ArtículosEnrique Fernández GarcíaIniciosemana del 2 de MAYO al 8 de MAYO

El desperdicio de una época

Felizmente, la historia no es algo fatídico, sino una página en blanco en la que con nuestra propia pluma –nuestras decisiones y omisiones– escribiremos el futuro. Eso es bueno pues significa que siempre estamos a tiempo de rectificar.

Mario Vargas Llosa

En uno de sus ensayos, Bertrand Russell opta por criticar a quienes, como Byron, pretenden ser los más infelices del planeta. Según esa singular aspiración, el mérito radica en tolerar indecibles calamidades, infortunios del peor tipo, tener años profundamente regidos por el destino menos misericordioso. Resulta evidente que dicha posición es tan falsa cuanto ridícula. No se concibe una existencia que sea siempre custodiada por la desventura. Es cierto que, frente a una serie de reveses, el hombre puede sentirse amargado, incluso subyugado por un radical pesimismo. No obstante, hay la posibilidad de resistirse a ese desencanto. Se recomienda evitar las exageraciones, tanto individuales como colectivas, puesto que esa clase de pesar puede caracterizar a numerosos individuos.

Si bien alguien yerra cuando se considera un invariable desgraciado, no pasa lo mismo con los tiempos que nos toca enfrentar. Es verdad que, por distintas causas, las personas magnifican o menosprecian aquella época en la cual viven. A muchos les falta mesura para evaluar su era. Sin embargo, la historia nos muestra periodos más prósperos que otros, lo cual puede marcar a varios sujetos. Pensemos en Hobbes y cómo le afectó vivir entre manifestaciones de violencia, tanto que propugnó un régimen autoritario. Recuerdo igualmente a las víctimas del holocausto nazi, gente que, como Viktor Frankl o Imre Kertész, tuvo en esos años del oprobio un escolta incesante de su presente. Queda claro que puede haber temporadas en las cuales uno viva con mayor sosiego. Huelga decir que ninguna idealización se justifica; las distorsiones del utopista no terminan bien.

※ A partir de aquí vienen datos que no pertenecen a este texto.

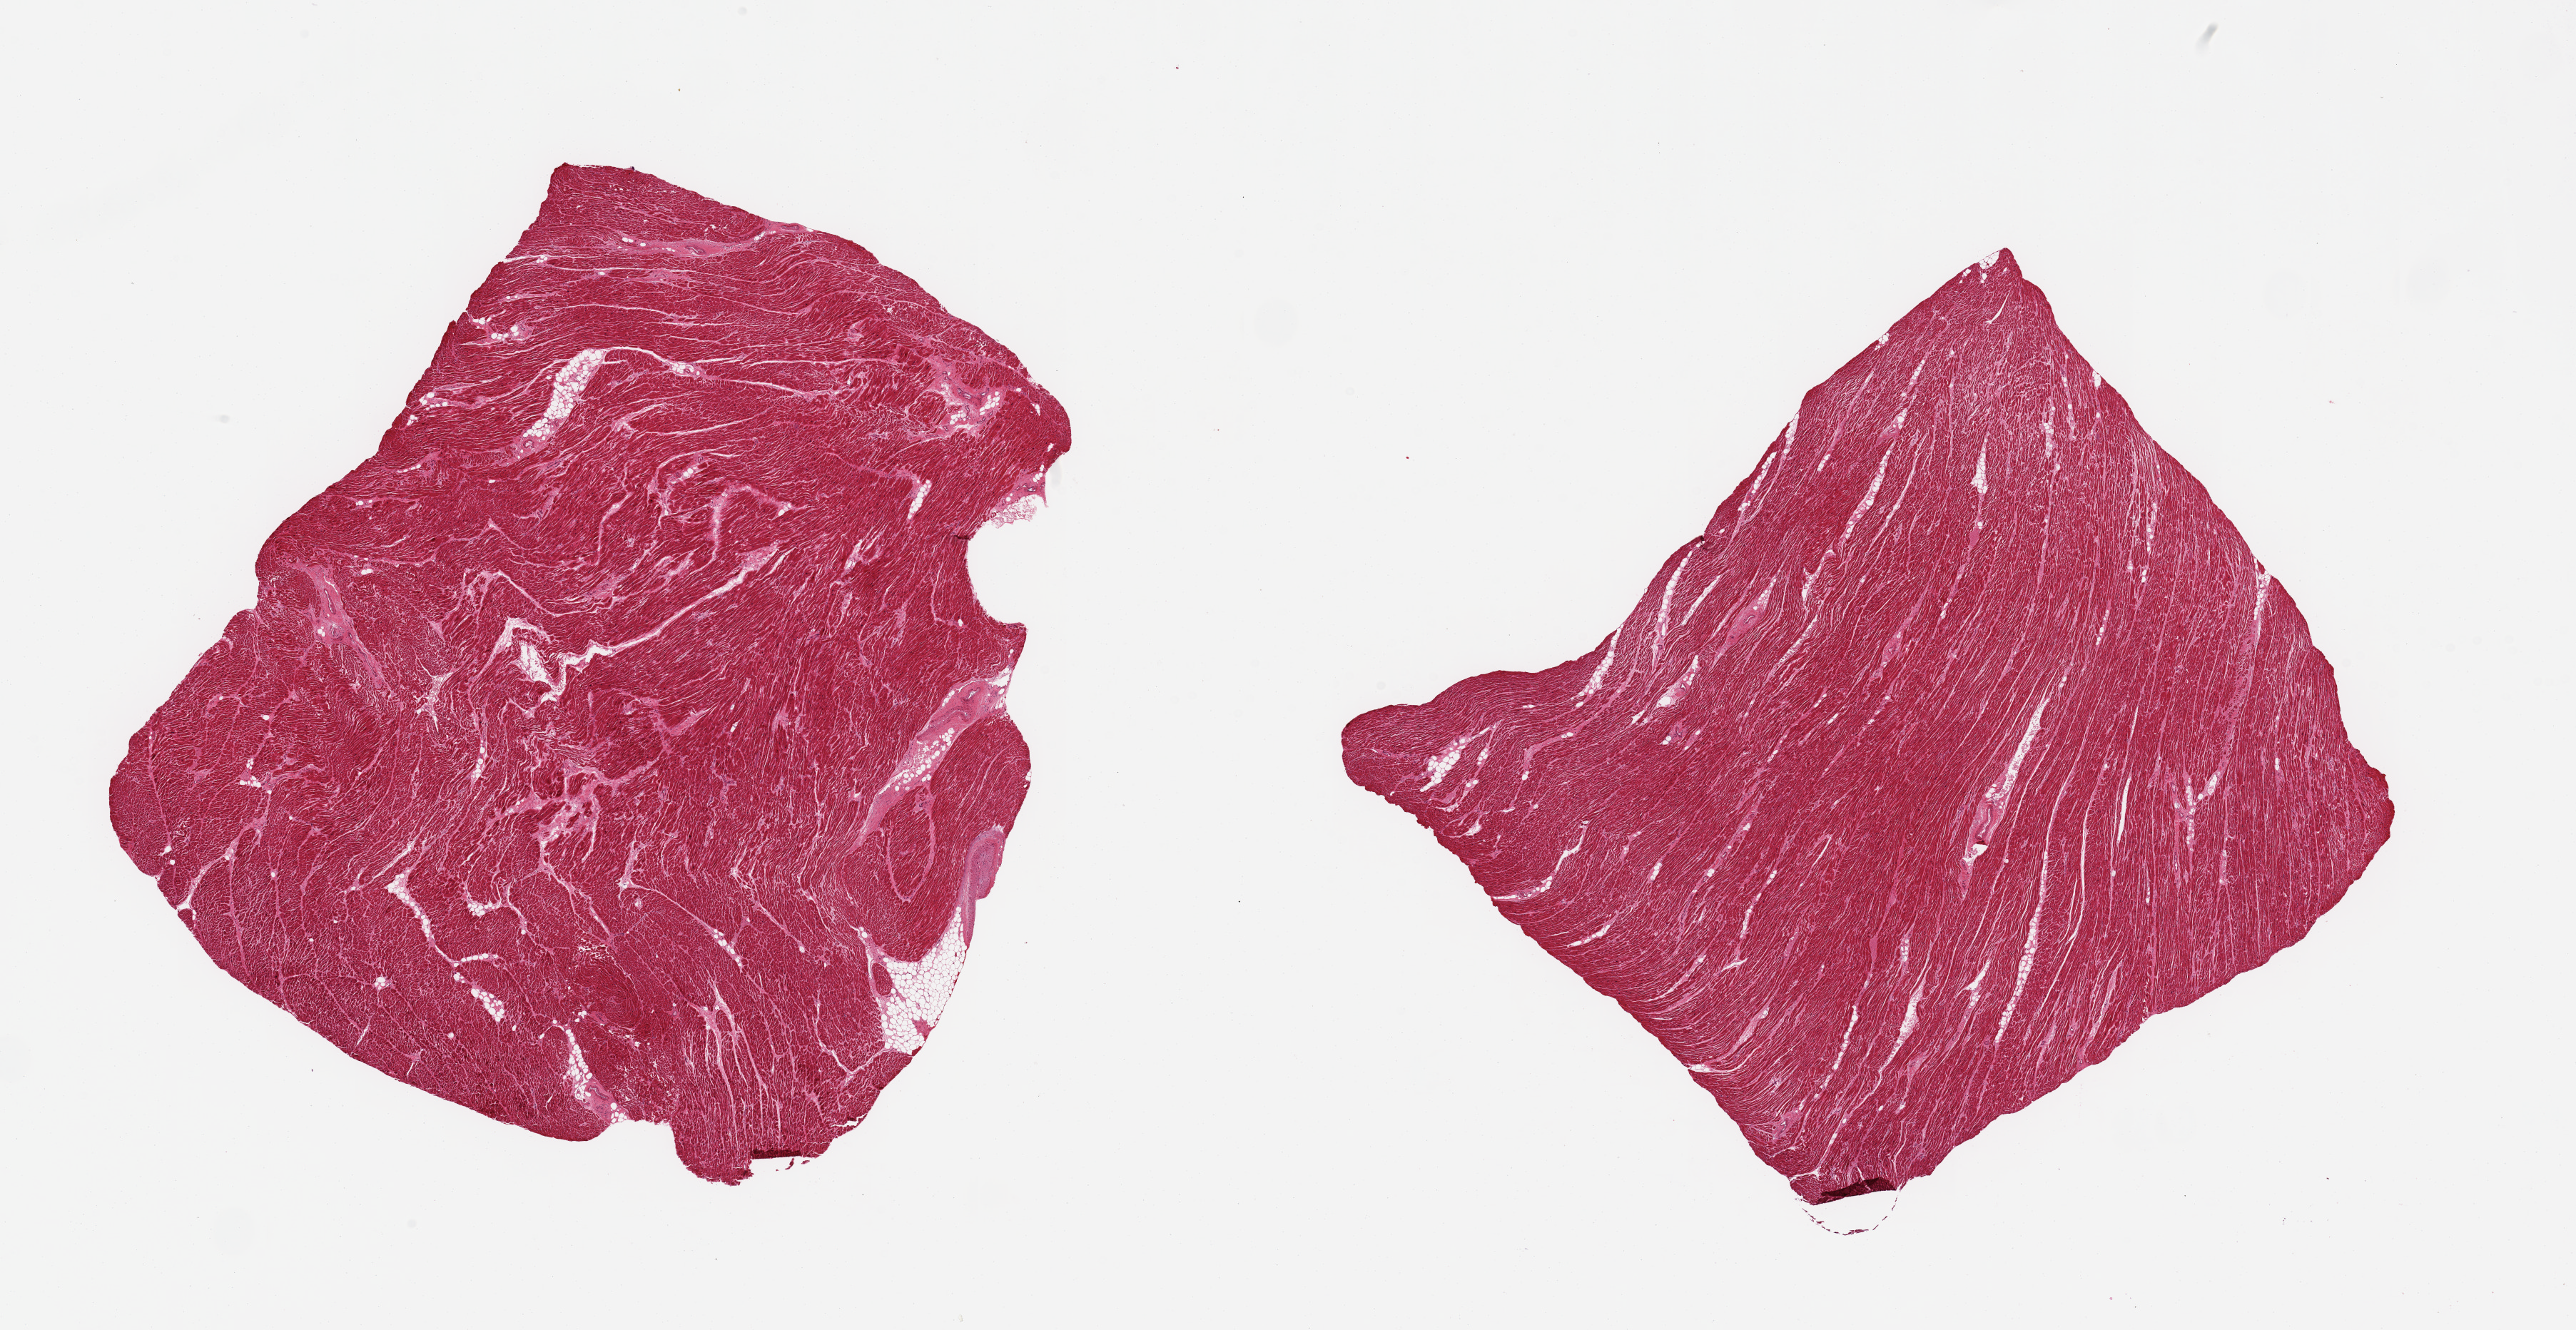
Hematoxylin and eosin (H&E) whole-slide image, low-resolution overview of the scanned area, about 28.5 x 14.7 mm, PAXgene-fixed, paraffin-embedded tissue, target tissue: heart, tissue donor sample. Male donor.
Reviewer comment on this tissue sample: 2 pieces; scattered enlarged nuclei; minimal fat content.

El nuestro es, especialmente desde hace algunos años, un tiempo en que triunfan las facilidades de acceso a la información. Gracias a Internet, nunca fue tan sencillo tomar conocimiento de diferentes materias, así sea por pasatiempo. Carlyle se maravilló en el siglo XIX por las bondades de la imprenta. Tenía la certeza de que, merced a los libros, desaparecerían las universidades. Ya no sería necesario ir al campus, soportar un mal docente, rendir pruebas que acostumbran ser intelectualmente improductivas. Todo ello sería relegado con la voluntad y el entusiasmo que distinguen al lector de raza. Ahora bien, si ese historiador conviviera con nosotros, quedaría fascinado por los beneficios del mundo contemporáneo. Más que estar de fiesta, su autodidactismo se declararía en perpetua orgía. Con todo, estimo que su espíritu abrigaría también la decepción, aun el dolor.

Tal como lo expuso Jean-François Revel en 1988, las incomparables ventajas que ofrece la sociedad occidental respecto al acceso a datos y conocimientos, sin duda, no aseguran buenas decisiones. Atravesamos una época en que, con frecuencia, se prefieren las frivolidades, la ociosidad más embrutecedora, los absurdos. Como es sabido, despunta el problema de la banalidad, ese aprecio por las tonterías que se refleja en navegaciones intelectualmente misérrimas. Aclaro que no demando la multiplicación de grandes eruditos; me fastidia el desdén por la cultura, siquiera exigua. Mas tenemos algo peor, pues, aun cuando, debido a diversas fuentes, desde diarios en línea hasta redes sociales, las mentiras políticas pueden hoy ser demolidas, éstas siguen teniendo vigencia. Basta con señalar que, pese al océano de investigaciones en torno a ello, hay mentecatos portando esvásticas, mostrando un tatuaje del Che Guevara o adorando a Lenin. El desperdicio es notorio e indignante.